EXERCISE INSTRUCTIONS:
1 - According to the football article below, which two forwards that Brendan Rodgers brought to Liverpool were not suited to the previous season's template?
2 - Continue the football article below about Liverpool's failure to sign Sanchez, picking up after its final sentence.

QUOTED TEXT:
Of course, things aren’t that black and white, but it isn’t too much of a stretch to claim that if the Reds snared the Chilean superstar instead of the Gunners last year, things would have been an awful lot different for them right now.
The success of Liverpool’s 2013/14 campaign was all about their insatiable desire to create as much havoc as possible, and there is little doubt that—of the players apparently within their transfer grasp—Sanchez was the best one available who could recreate Suarez’s role in proceedings.

Having just finished above Chelsea, Arsenal and Manchester United in the league, Liverpool surely sensed the moment as a chance to safeguard their long-term future, but instead, they found themselves back at square one.
The failure to sign Sanchez was compounded by the unfortunate injuries to Daniel Sturridge and the realisation that the type of forwards Brendan Rodgers had brought into the club—namely Mario Balotelli and Rickie Lambert—were clearly not suited to the previous season’s template.
Suddenly, instead of having a team full of runners who were willing to get in behind the opposition defence, the Reds were playing the ball into a static target man—someone whose lack of mobility was making everything break down behind them.

Of course, Rodgers couldn’t have predicted Sturridge’s injuries, but given his history, the Liverpool boss could have safeguarded against them. Sanchez proved in 2014/15 that—much like Suarez—he is built for the rigours of an English league season.
He seemed to get better as his first Gunners campaign went on—drifting in from the left to provide dynamic attacking support as he played off Olivier Giroud or dovetailed spectacularly with Mesut Ozil.
He’s not been the player to take the Gunners to the mythical “next level” because they still aren’t there yet. Back-to-back FA Cups haven’t brought them any closer to winning the Premier League or becoming a force in the Champions League.
But at a time when Arsene Wenger was yet again under pressure, Sanchez offered that longed-for sprinkling of stardust—he was a player the supporters would pin their hopes on and the man they’d pay their money just to watch.

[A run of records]
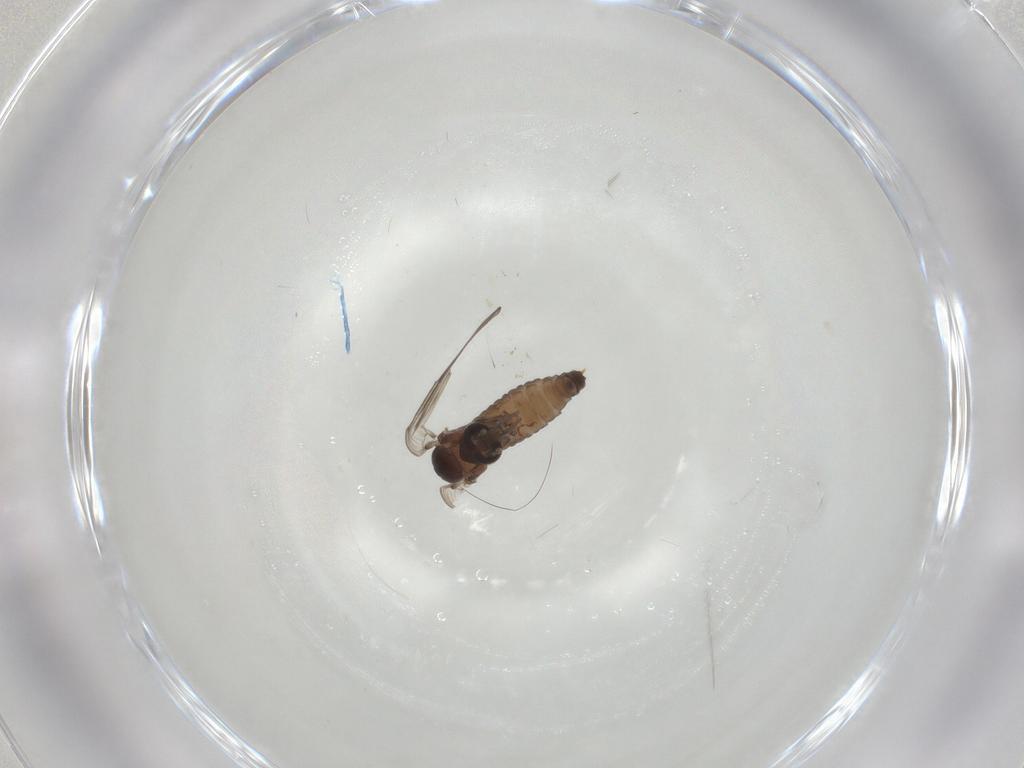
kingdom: Animalia
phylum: Arthropoda
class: Insecta
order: Diptera
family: Psychodidae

FINAL ANSWERS:
1 - Mario Balotelli and Rickie Lambert.

2 -
Do Liverpool have one of those?

Philippe Coutinho is surely the closest thing, but until recently, he’s always been a player who sparks off those around him rather than dragging them to a higher level. The little Brazilian was electric when he played with Suarez, and there’s every reason to believe he’d have been the same with Sanchez over time.
All that said, Liverpool can’t afford to wonder what might have been any longer.
They face up to Sanchez and Arsenal on Monday night three points ahead of the Gunners in the league following the workmanlike victories over Stoke City and Bournemouth that saw them concede just three shots on target in 180 minutes.
That’s a far cry from the three goals they shipped in eight minutes at the Emirates Stadium back in April, when shambolic defending allowed the man who got away from them and his team-mates to steamroll them in a 4-1 victory.

Better defensive organisation will be needed if they are to have any hope of avoiding such embarrassment this time around, with a good result perhaps indicating that the club have moved on from missing out on Sanchez.
He remains a “what might have been,” but a solid start means the current Liverpool should only be focusing on what is.
Win at the Emirates, and a sliding door could be closed on the Sanchez disappointment forever.